Internasional JURNAL DAI RAMADHAN

Semangat Buruh Migran Belajar Membaca Al-Qur’an

Sab, 17 Juni 2017 | 03:00 WIB

Salah satu aktivitas yang membuat saya amat bersemangat ialah mengajar membaca Al-Qur’an kepada para Buruh Migran Indonesia (BMI). Betapa tidak, predikat manusia terbaik adalah bagi mereka yang mempelajari serta mengajarkan Al-Qur’an. Inilah pujian dari Baginda Nabi SAW yang amat agung.

Kita dipuji seseorang yang punya kedudukan pun, bisa begitu bangga dan senangnya, apalagi mendapatkan pujian dari manusia dengan pangkat tertinggi, yang kalamnya ialah berdasarkan wahyu Allah SWT. Imam al-Ghazali berpendapat bahwa menghormati keagungan Al-Qur'an itu sudah merupakan ibadah tersendiri.
 
Karenanya, walau pada malam harinya saya tidak tidur sama sekali, Kamis subuh 15 Juni, usai mengimami shalat berjamaah saya katakan, "Silahkan dibuka ayat kursi ya."
 
Sejak Senin 12 Juni lalu kajian yang awalnya diisi dengan kuliah subuh, saya variasikan dengan pembelajaran  ilmu tajwid. Saya mempertimbangkan, walau bekerja seharian, disusul shalat tarawih hingga pukul satu malam, rutin sekali mereka membaca Al-Qur'an dari waktu sahur sampai shalat subuh tiba.
 
Saya amat kagum dengan semangat mereka. Saya berharap semangat ini bisa menular kepada siapa saja yang punya banyak waktu luang namun enggan memanfaatkannya.

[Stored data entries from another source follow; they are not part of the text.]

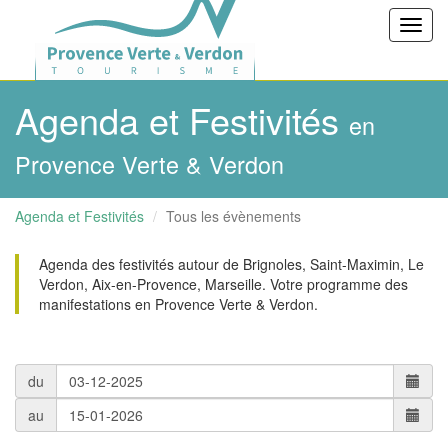
Toggl
navig
Agenda et Festivités
en
Provence Verte & Verdon
Agenda et Festivités
Tous les évènements
Agenda des festivités autour de Brignoles, Saint-Maximin, Le
Verdon, Aix-en-Provence, Marseille. Votre programme des
manifestations en Provence Verte & Verdon.
du
au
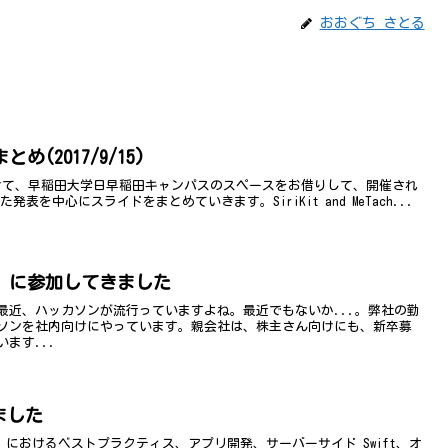
おおぐち さとる
とめ(2017/9/15)
ら17日にかけて、早稲田大学日早稲田キャンパスのスペースをお借りして、開催され
た発表を中心にスライドをまとめていきます。SiriKit and MeTach...
」に参加してきました
最近、ハッカソンが流行っていますよね。最近でもないか...。弊社の勤
ソンを社内向けにやっています。親会社は、株主さん向けにも、新卒募
ます...
しました
t は、Swift におけるベストプラクティス、アプリ開発、サーバーサイド Swift、オ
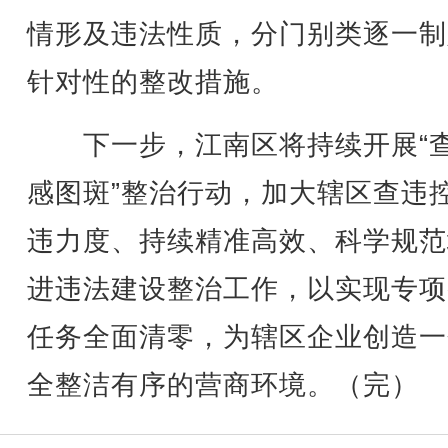
情形及违法性质，分门别类逐一制
针对性的整改措施。
下一步，江南区将持续开展“
感图斑”整治行动，加大辖区查违
违力度、持续精准高效、科学规范
进违法建设整治工作，以实现专项
任务全面清零，为辖区企业创造一
全整洁有序的营商环境。（完）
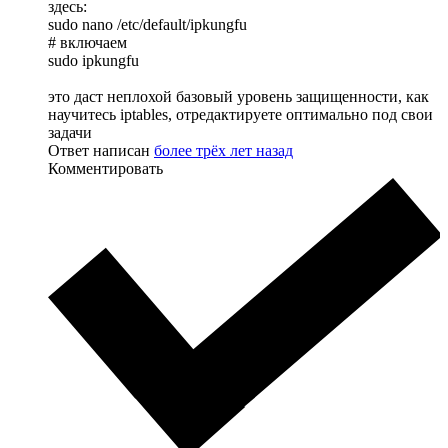
здесь:
sudo nano /etc/default/ipkungfu
# включаем
sudo ipkungfu
это даст неплохой базовый уровень защищенности, как
научитесь iptables, отредактируете оптимально под свои
задачи
Ответ написан
более трёх лет назад
Комментировать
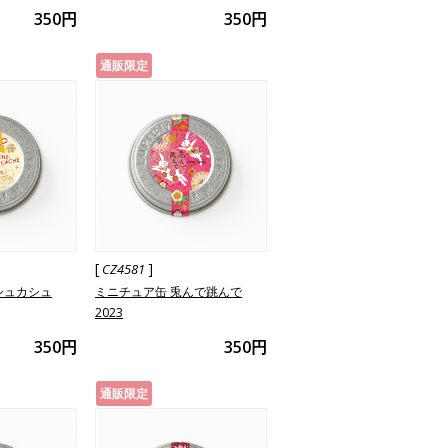
350円
350円
通販限定
[
]
CZ4581
シュカシュ
ミニチュア缶 兎んで跳んで
2023
350円
350円
通販限定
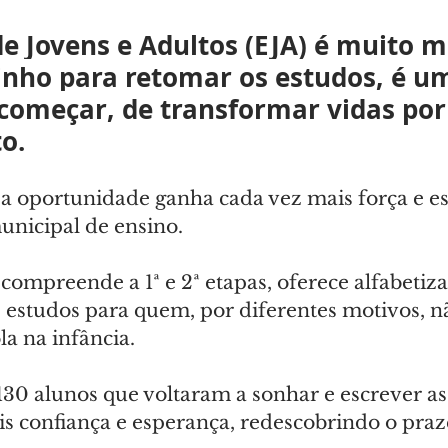
e Jovens e Adultos (EJA) é muito m
nho para retomar os estudos, é u
começar, de transformar vidas por
o.
 oportunidade ganha cada vez mais força e es
unicipal de ensino.
 compreende a 1ª e 2ª etapas, oferece alfabetiza
 estudos para quem, por diferentes motivos, n
la na infância.
130 alunos que voltaram a sonhar e escrever as
is confiança e esperança, redescobrindo o praz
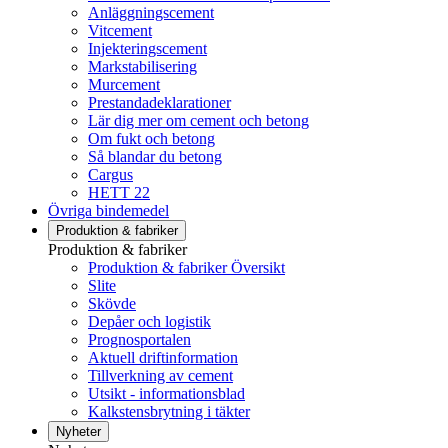
Anläggningscement
Vitcement
Injekteringscement
Markstabilisering
Murcement
Prestandadeklarationer
Lär dig mer om cement och betong
Om fukt och betong
Så blandar du betong
Cargus
HETT 22
Övriga bindemedel
Produktion & fabriker
Produktion & fabriker
Produktion & fabriker Översikt
Slite
Skövde
Depåer och logistik
Prognosportalen
Aktuell driftinformation
Tillverkning av cement
Utsikt - informationsblad
Kalkstensbrytning i täkter
Nyheter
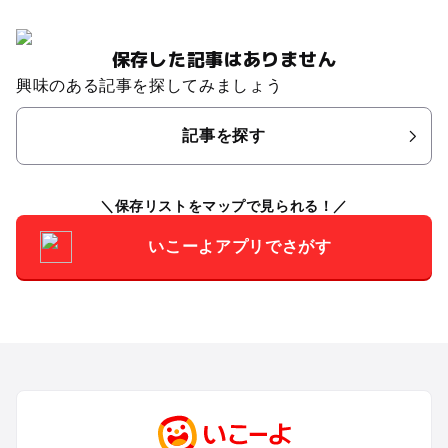
保存した記事はありません
興味のある記事を探してみましょう
記事を探す
保存リストをマップで見られる！
いこーよアプリでさがす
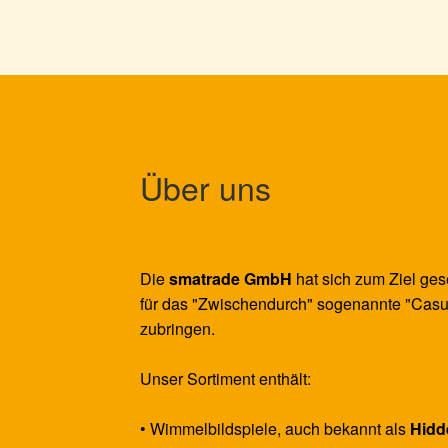
Die
Optionen
können
auf
der
Produktseite
gewählt
werden
Über uns
Die
smatrade GmbH
hat sich zum Ziel ges
für das "Zwischendurch" sogenannte "Casu
zubringen.
Unser Sortiment enthält:
• Wimmelbildspiele, auch bekannt als
Hidd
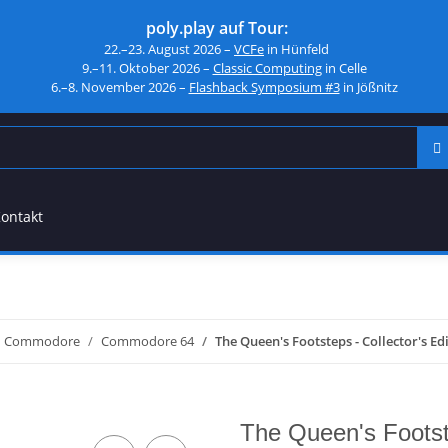
poly.play auf Tour:
22.–23. August 2026 –
VCFe
in Hünfeld
9.–11. Oktober 2026 –
Classic Computing
in Celle
6.–8. November 2026 –
Flashback Symposium #3
in Jößnitz
ontakt
Commodore
Commodore 64
The Queen's Footsteps - Collector's Edi
The Queen's Footste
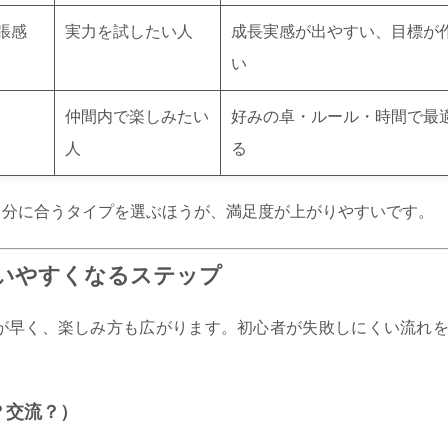
張感
実力を試したい人
成長実感が出やすい、目標が
い
仲間内で楽しみたい
好みの卓・ルール・時間で最
人
る
自分に合うタイプを選ぶほうが、満足度が上がりやすいです。
いやすくなるステップ
が早く、楽しみ方も広がります。初心者が失敗しにくい流れ
？交流？）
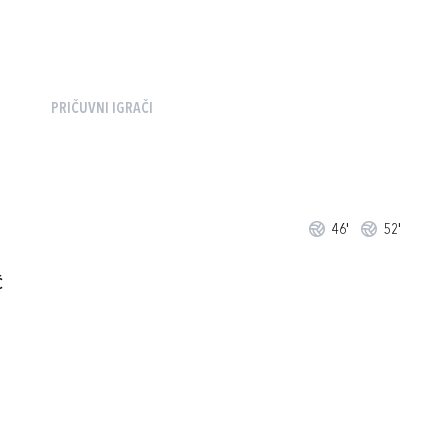
PRIČUVNI IGRAČI
46'
52'
Ć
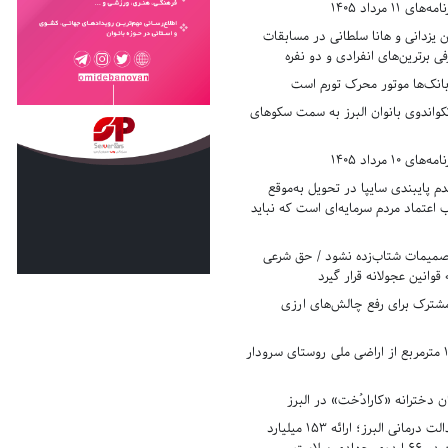
11 مرداد 1405
زدانی و هانا سلطانی در مسابقات
ی برترین‌های انفرادی و دو نفره
بانک‌ها موتور محرک تورم است
کواندوی بانوان البرز به سمت سکوهای
10 مرداد 1405
 پایبندی سایپا در تحویل به‌موقع
عتماد مردم سرمایه‌ای است که نباید
تصمیمات شتاب‌زده نشود / حق شرعی
 قوانین عجولانه قرار گیرد
شترک برای رفع چالش‌های ارزی
رفع تصرف ۱۷۸۰ مترمربع از اراضی ملی روستای سرودار
 دخترانه «کارادُخت» در البرز
رکوردزنی در عدالت درمانی البرز؛ ارائه ۱۵۳ میلیارد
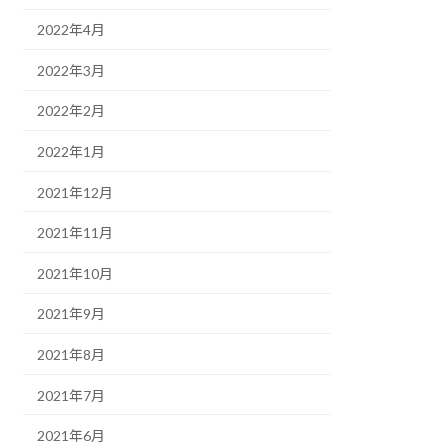
2022年4月
2022年3月
2022年2月
2022年1月
2021年12月
2021年11月
2021年10月
2021年9月
2021年8月
2021年7月
2021年6月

"Saya Ustadz mau coba," kata Bu Ani dengan semangat ketika subuh itu saya kenalkan keselarasan dalam membaca Al Quran.
 
"Coba bayangkan ibu dandan tapi tidak serasi, misalnya bedak pipi yang kanan lebih tebel dari yang kiri,” kata saya. Spontan mereka tertawa.
 
“Begitu juga Al-Qur'an, tentu akan lebih indah bila ada keserasian panjang dalam bacaan madnya. Surat Al-Fatihah misalnya, bila mad aridh li al-sukun-nya dibaca 2 harakat maka serasikan dua harakat semua sampai ayat ketujuh. Bila memilih formasi 4 harakat maka 4 semua demikian juga bila 6 harakat yang dipilih,” saya meneruskan.

Tak lupa saya menyampaikan, Nabi SAW dengan malaikat Jibril setiap tahun senantiasa bertadarus al-Quran. Tadarus berasal dari kata 'darasa' yang artinya mempelajari. Bentuk kata 'tadarus' memiliki makna adanya dua pihak yang saling berinteraksi, sehingga tadarus ialah ada upaya saling mempelajari, berdiskusi, saling memahamkan dan saling mengingatkan.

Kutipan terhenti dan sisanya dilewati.